--- Action item ---
Copy every entry word for word. Skip the pictures.

--- Records supplied ---
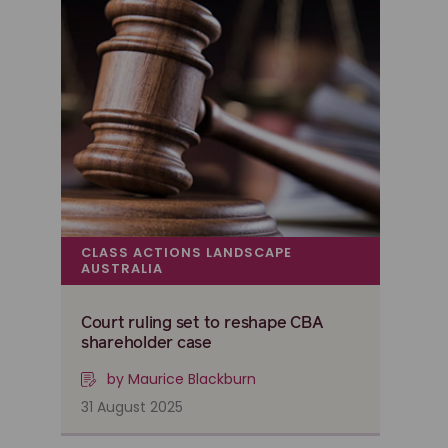
CLASS ACTIONS LANDSCAPE
AUSTRALIA
Court ruling set to reshape CBA
shareholder case
by Maurice Blackburn
31 August 2025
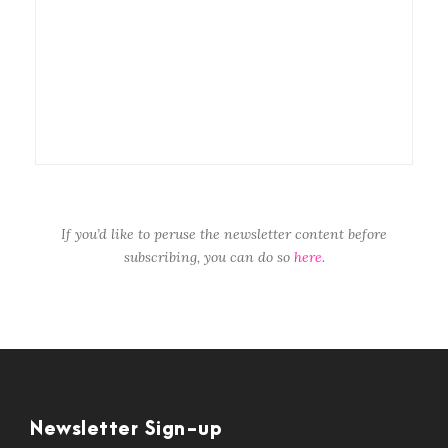
If you’d like to peruse the newsletter content before
subscribing, you can do so
here
.
Newsletter Sign-up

--- Output of the task ---
CLASS ACTIONS LANDSCAPE
AUSTRALIA
Court ruling set to reshape CBA
shareholder case
by Maurice Blackburn
31 August 2025
If you’d like to peruse the newsletter content before
subscribing, you can do so
here
.
Newsletter Sign-up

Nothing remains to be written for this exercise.